In [1]:
import torch
import torch.autograd as autograd # torch中自動計算梯度模塊
import torch.nn as nn             # 神經網絡模塊
import torch.nn.functional as F   # 神經網絡模塊中的常用功能 
import torch.optim as optim       # 模型優化器模塊
import numpy as np

import os
os.environ["CUDA_VISIBLE_DEVICES"] = "0"

In [2]:
def get_data_pairs(file, ratio=0.1):
    pairs = []
    entries = open(file, 'r', encoding='utf8').read().strip().split('\n\n')
    num = int(len(entries) * ratio)
    
    for entry in entries:
        sentence, target = [], []
        for line in entry.split('\n'):
            if line.strip() == '': continue
                
            token, pos, bio = line.split('\t')
            sentence.append(token)
            target.append(bio)
        pairs.append((sentence, target))

    return pairs[num:], pairs[:num]

In [3]:
dse_train, dse_test = get_data_pairs('./dataset/dse.txt')
ese_train, ese_test = get_data_pairs('./dataset/ese.txt')
print(len(dse_train), len(ese_train))

13043 13043


In [4]:
def get_dict(pair_data):
    # not normalized
    word_to_ix = {"_UNK": 0, "_PAD": 1} 
    ix_to_word = {0: "_UNK", 1: "_PAD"}
    for sent, tags in pair_data:
        for word in sent:
            if word not in word_to_ix:
                ix = len(word_to_ix)
                word_to_ix[word] = ix
                ix_to_word[ix] = word

    tag_to_ix = {"B": 0, "I": 1, "O": 2} # 手工設定詞性標籤數據字典
    ix_to_tag = {0: "B", 1: "I", 2: "O"}

    return word_to_ix, tag_to_ix, ix_to_word, ix_to_tag

word_to_ix, tag_to_ix, ix_to_word, ix_to_tag = get_dict(dse_train)

print(len(word_to_ix))

22271


In [5]:
# def get_word_vectors():
#     glove = {}
#     glove_path = 'dataset/glove/'

#     for l in open(f'{glove_path}/glove.6B.50d.txt', 'r', encoding='utf8'):
#         line = l.split()
#         glove[line[0]] = np.array(line[1:]).astype(np.float)
        
#     return glove

In [11]:
def sequence_to_ixs(seq, to_ix):
    ixs = [to_ix[w] if w in to_ix else 0 for w in seq]
    tensor = torch.cuda.LongTensor(ixs)

- [Data under study]
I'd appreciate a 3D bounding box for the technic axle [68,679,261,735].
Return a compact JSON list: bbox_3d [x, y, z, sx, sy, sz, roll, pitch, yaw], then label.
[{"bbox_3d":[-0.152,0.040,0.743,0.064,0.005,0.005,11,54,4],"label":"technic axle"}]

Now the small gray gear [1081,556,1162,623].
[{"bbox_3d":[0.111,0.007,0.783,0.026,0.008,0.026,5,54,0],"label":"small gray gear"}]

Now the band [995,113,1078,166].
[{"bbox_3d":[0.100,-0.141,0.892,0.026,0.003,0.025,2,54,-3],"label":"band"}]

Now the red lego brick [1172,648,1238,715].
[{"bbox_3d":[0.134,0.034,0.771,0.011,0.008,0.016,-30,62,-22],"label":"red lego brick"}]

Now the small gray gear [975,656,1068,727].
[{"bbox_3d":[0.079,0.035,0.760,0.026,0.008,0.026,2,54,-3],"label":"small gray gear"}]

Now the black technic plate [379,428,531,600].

- [Required work]
**A)** What number does the PyTorch notebook print for the length of word_to_ix?
**B)** Please continue the PyTorch notebook, starting right after its last line of code.

- [Answers to the exercise]
**A)** 22271

**B)**
    
    return autograd.Variable(tensor)

def ixs_to_sequence(seq, to_word):
    tokens = [to_word[ix] for ix in seq]
    
    return tokens


def sequence_to_ixs2(seq):
    vocabs = word_vectors.vocab.keys()
    ixs = [word_vectors.vocab[w].index if w in vocabs else 0 for w in seq]
    tensor = torch.cuda.LongTensor(ixs)
    
    return autograd.Variable(tensor)


In [19]:
class LSTMTagger(nn.Module):
 
    def __init__(self, embedding_dim, hidden_dim, 
                 vocab_size, tagset_size, 
                 dropout, num_layers, bidirectional):
        super(LSTMTagger, self).__init__()
        
        self.hidden_dim = hidden_dim
        self.num_layers = num_layers

#         self.word_embeddings = nn.Embedding(vocab_size, embedding_dim)
        weights = torch.FloatTensor(word_vectors.syn0)
        self.word_embeddings = nn.Embedding.from_pretrained(weights, freeze=True)
        
        self.lstm = nn.LSTM(embedding_dim, hidden_dim, 
                            dropout=dropout, num_layers=num_layers,
                            bidirectional=bidirectional)
 
        self.hidden2tag = nn.Linear(hidden_dim * (1+int(bidirectional)), tagset_size)
    
        self.hidden = self.init_hidden()
 

    def init_hidden(self):
        return (autograd.Variable(torch.zeros(self.num_layers * (1+int(bidirectional)), 1, self.hidden_dim).cuda()),
                autograd.Variable(torch.zeros(self.num_layers * (1+int(bidirectional)), 1, self.hidden_dim).cuda()))
 

    def forward(self, sentence):
        embeds = self.word_embeddings(sentence)
        
        try:
            lstm_out, self.hidden = self.lstm(
                embeds.view(len(sentence), 1, -1), self.hidden)

            tag_space = self.hidden2tag(lstm_out.view(len(sentence), -1))

            tag_scores = F.log_softmax(tag_space)

            return tag_scores
        except Exception as e:
            print(sentence)
            print(embeds)
            print(e)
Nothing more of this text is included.